Well, at least on current nvidia driver.
I made simple test program to gauge performance for both APIs (and dx9 for comparison).
It runs two different tests in succession, first one draws 20,000 of small quads to measure API call overhead, and second one draws Julia Set on a large quad of (somewhat animating) 125,000 triangles, to test shader execution performance.
Here are source code and binaries for those interested.
You will probably need Visual Studio 2015 redistributable package (https://www.microsoft.com/en-US/download/details.aspx?id=48145) to run the .exe.
If you want to compile the project, you should have Visual Studio 2015, LodePNG (http://lodev.org/lodepng/) and Vulkan SDK (https://vulkan.lunarg.com/).
I also used VLD (https://vld.codeplex.com/), but you can disable it by simply commenting out “#include <vld.h>” in WinMain.cpp.
Anyway, for julia set rendering, performance of both APIs are almost identical as expected.
But it wasn’t the case for the heavy draw call test.
With multithreading off, both APIs shows similar performance (about 300fps) on my system (i7 4770, geforce 980 GTX).
But with MT on, dx12 runs at 600fps but in vk it’s still the same 300fps, no performance gain whatsoever.
The problem is, even though both renderers were running at same 300fps in ST, GPU usage for dx12 was only 50%, while in vk it was well over 90%.
dx12 runs only at 300fps in this setup because of cpu bottleneck, busy to record and submit commands in ST, while in vk’s case it was already in gpu bottleneck situation, despite shader workload is minimum.
Hence, as soon as cpu bottleneck is alleviated by MT, dx12 shows huge performance leap while vk shows none.
I ran various setup(batch count, quad size, different shaders) and profilers to understand this situation.
And my conclusion is this:
vk can record and submit rendering commands very fast, even faster than dx12.
But for whatever reason, it has to impose heavier workload on gpu than dx12 for each API call.
As a result, with MT off, if you artificially setup the test for cpu bottleneck, by increasing batch count and reducing quad size, vk runs faster than dx12.
But if you make it more gpu intensive, by increasing quad size or with more complex pixel shader, dx12 quickly outperforms vk.
With MT on, dx12 runs always faster than vk, sometimes more than twice.
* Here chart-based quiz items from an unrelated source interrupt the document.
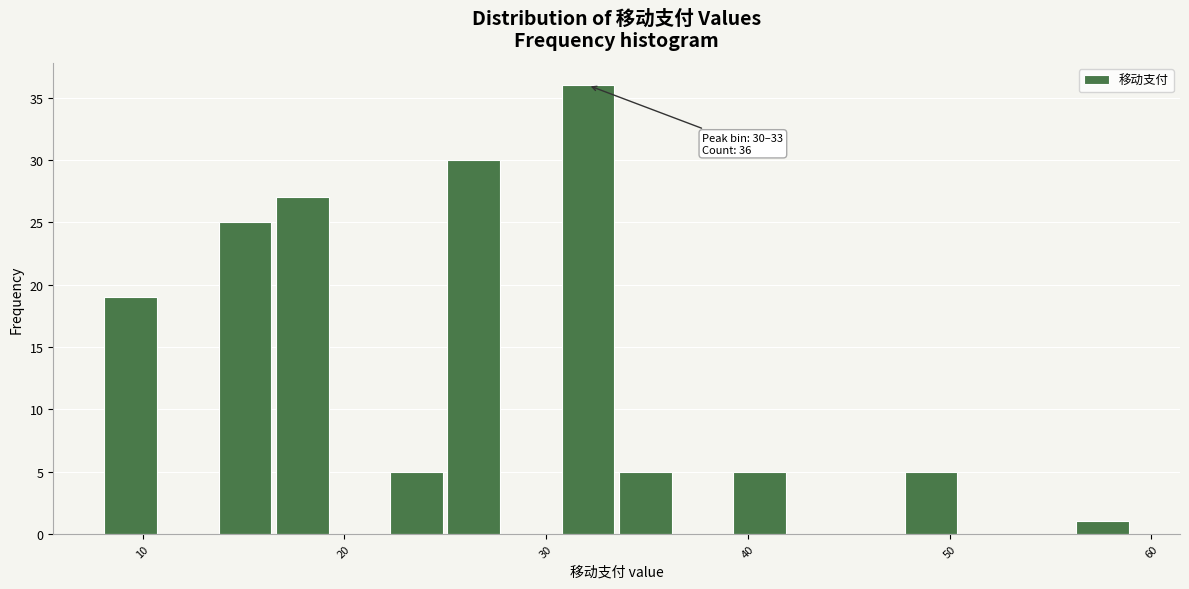

Read against the x-axis, roughly where is the centre of the tallest bar?

32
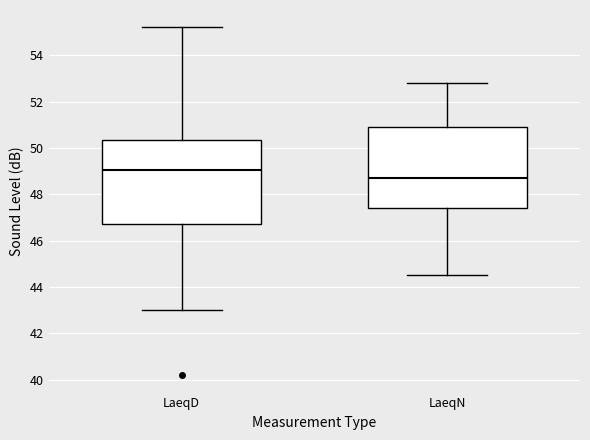

Reading left to right, read every box against the y-axis: the position of its median line, the range the box covers, and the ends of its whiskers. The values are not printed on the chart, so give them approximately, as read against the axis.

LaeqD: median 49.0, box 46.8 to 50.4, whiskers 43.0 to 55.2
LaeqN: median 48.8, box 47.4 to 51.0, whiskers 44.6 to 52.8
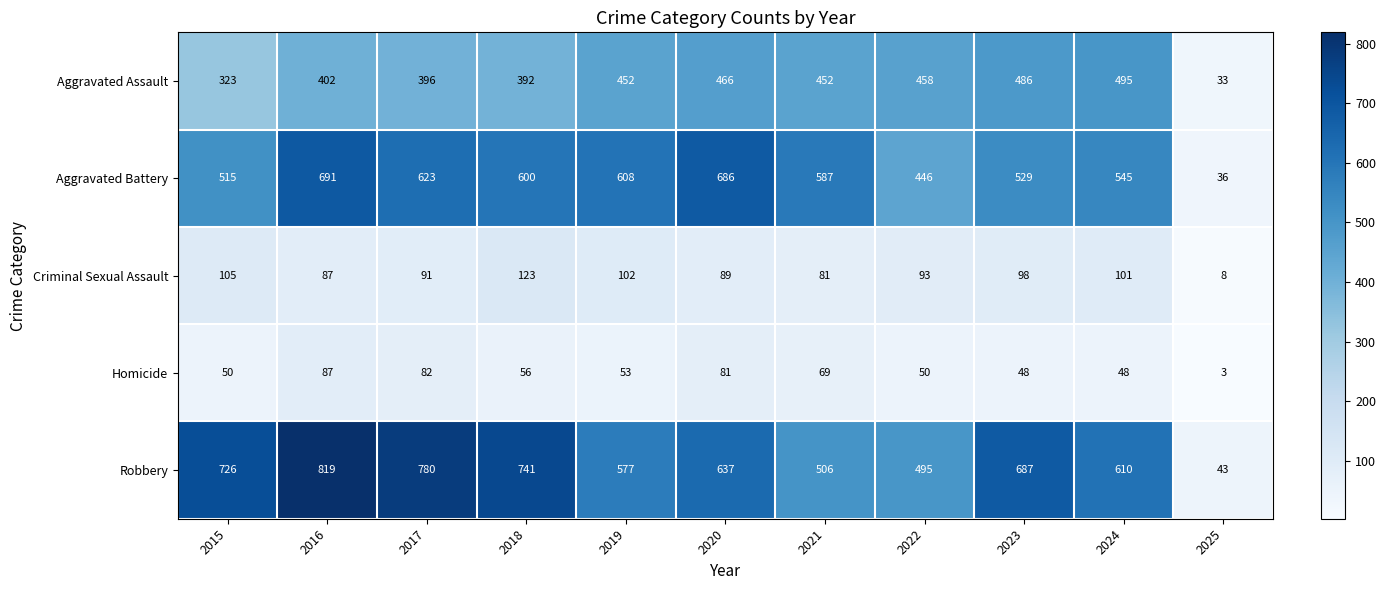

At which category does the chart reach its minimum across all series?

2025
First one shows dx12 trace of drawing 8,000 batches, second is vk with same setup.
In “Hardware Queue” section, you can see small boxes stacked up.
Each one of those boxes is “command packet”, it is stream of api commands which driver sends to hardware for execution.
See wide horizontal blank spacing in dx12 trace, that’s gpu idle time and vk trace doesn’t have those.
There’s a difference of box dispostion too, in vk trace boxes are much smaller, and many.
If you click one of those boxes you can see basic information of that particular command packet.
Regardless of batch count setup, in dx12 command packet is uniform 32k bytes, while in vk it is rather small, and various in size (~2044 bytes).
If this information is accurate, it means dx12 driver batches commands in large uniform packet, while vk driver behave somewhat differently.
Whatever it does differently to dx12 driver, it doesn’t look very effective.
Honestly I don’t understand why drivers for both apis have to behave so differently with significant performance gap, because to me both apis look damn close to each other.
Yes, this test is a extreme case and real world games won’t exibit this much performance differences.
But bottom line is, workload on gpu per api call is always higher in vk than dx12. And in today’s games, thousands of draw calls per frame is common.
Extra cpu overhead in dx12 can be mitigated by MT, but there’s no such option for extra gpu overhead in vk.
That’s somewhat disappointing as a developer who plans to implement new engine based on vulkan.
I’ll probably stick to vulkan because of it’s multiplatform nature and in my opinion it’s a bit cleaner api than dx12.
So hopefully future driver update will fix this issue.